07/05/08 :: [SOA] Remoting is Dead [permalink]
Steve Vinoski killed remoting in his latest column. He finally understands that programming constructs such as function or method definitions are not semantically adequate to define inter-action contracts across a connected system. This is why everybody abandoned these constructs almost a decade ago and focused on a "contract-first" approach when implementing their Service Oriented Architectures. This is where the value of XML technologies, including XML Schemas, Web Services, including WS-Policies, come to play. Do they represent the perfect contract definition tool box? Hell no, but because of the remoting bunch (that includes Steve) we still don't have a reasonable commonly agreed inter-action contract definition language. ebXML had a decent one, and we could have adopted similar principles years ago in the Web Services space, if only the remoting bunch had any clue about what they were doing instead of focusing on "interoperability" only.
It is because of people like Steve that we had to bring the baggage of RPC into the realm of SOA. It is because of people like Steve (and other Remoting gurus that could not think outside of the CORBA or DCOM black hole) that we are where we are today, still stuck in a synchronous CRUD-oriented client/server programming model.
And what Steve has to offer today? Nothing at all, he is still confused about what "inter-action" means. He is getting closer: he gets that "asynchrony" is better than "synchrony". A uniform contract? No, surprisingly this word seems to have disappeared from his language. Even his rhetoric around Web Services and RPC has disappeared.

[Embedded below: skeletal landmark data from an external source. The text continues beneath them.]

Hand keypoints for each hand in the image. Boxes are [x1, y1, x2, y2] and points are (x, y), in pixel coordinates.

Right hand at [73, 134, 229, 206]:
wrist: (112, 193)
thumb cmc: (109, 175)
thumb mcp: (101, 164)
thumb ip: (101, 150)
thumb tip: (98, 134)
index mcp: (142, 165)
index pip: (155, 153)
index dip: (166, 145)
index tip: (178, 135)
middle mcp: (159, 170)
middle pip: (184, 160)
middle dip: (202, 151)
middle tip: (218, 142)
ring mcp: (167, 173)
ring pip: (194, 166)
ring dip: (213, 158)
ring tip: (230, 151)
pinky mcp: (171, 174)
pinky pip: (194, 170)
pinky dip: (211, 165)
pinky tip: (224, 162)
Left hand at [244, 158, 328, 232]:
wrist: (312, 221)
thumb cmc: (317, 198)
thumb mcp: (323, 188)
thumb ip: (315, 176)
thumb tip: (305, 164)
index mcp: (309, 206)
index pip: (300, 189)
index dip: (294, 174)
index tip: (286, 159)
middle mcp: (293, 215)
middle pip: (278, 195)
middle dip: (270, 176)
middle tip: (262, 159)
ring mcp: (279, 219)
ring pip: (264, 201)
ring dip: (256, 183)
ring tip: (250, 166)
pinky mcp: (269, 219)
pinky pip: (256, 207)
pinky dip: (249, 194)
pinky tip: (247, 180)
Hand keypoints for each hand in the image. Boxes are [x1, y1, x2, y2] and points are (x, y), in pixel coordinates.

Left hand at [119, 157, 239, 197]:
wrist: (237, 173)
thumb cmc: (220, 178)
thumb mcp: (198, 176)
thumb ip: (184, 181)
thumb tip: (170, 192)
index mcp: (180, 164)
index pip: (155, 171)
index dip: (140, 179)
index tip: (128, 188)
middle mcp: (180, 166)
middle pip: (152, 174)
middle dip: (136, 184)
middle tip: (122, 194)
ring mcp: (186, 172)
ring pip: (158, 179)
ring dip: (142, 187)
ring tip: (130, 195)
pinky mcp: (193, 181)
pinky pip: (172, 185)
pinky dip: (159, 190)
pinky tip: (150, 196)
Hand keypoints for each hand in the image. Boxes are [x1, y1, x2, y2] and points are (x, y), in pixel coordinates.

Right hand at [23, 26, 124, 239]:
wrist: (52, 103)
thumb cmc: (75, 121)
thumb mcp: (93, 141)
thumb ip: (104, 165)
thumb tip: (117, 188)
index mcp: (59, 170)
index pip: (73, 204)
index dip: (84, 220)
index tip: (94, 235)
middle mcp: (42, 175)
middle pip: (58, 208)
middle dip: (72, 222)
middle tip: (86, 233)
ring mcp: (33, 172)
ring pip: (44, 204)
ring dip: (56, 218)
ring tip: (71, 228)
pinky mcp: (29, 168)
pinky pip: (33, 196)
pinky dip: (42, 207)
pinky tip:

That must be hard not to write about his favorite piece of boloney.
So, what did he use instead? Steve's advice is that:
[you] are better off with Message Queuing or RESTful HTTP, depending on the nature of [your] application.
How pathetic. People would be better off choosing between strings or shoe laces. In 2008, this is all the remoting bunch can do. They have miserably failed and have no where to go. They simply have no clue. no clue at all.
Steve, the day you will understand that an inter-action is leveraging a message inter-change capability you will have made a giant leap forward from the "contract-less" world that you would like us to jump into. It is not because the semantics of the contract were not adequate that you are better off without a contract. ebXML or Web Services delivered that capability but because of you and people like you we could not get standards, frameworks and products that fully expressed this idea.
There is simply no other way forward than replacing a corny Synchronous CRUD-Oriented Client/Server programming model by a modern Asynchronous Inter-Action Oriented Peer-to-Peer programming model.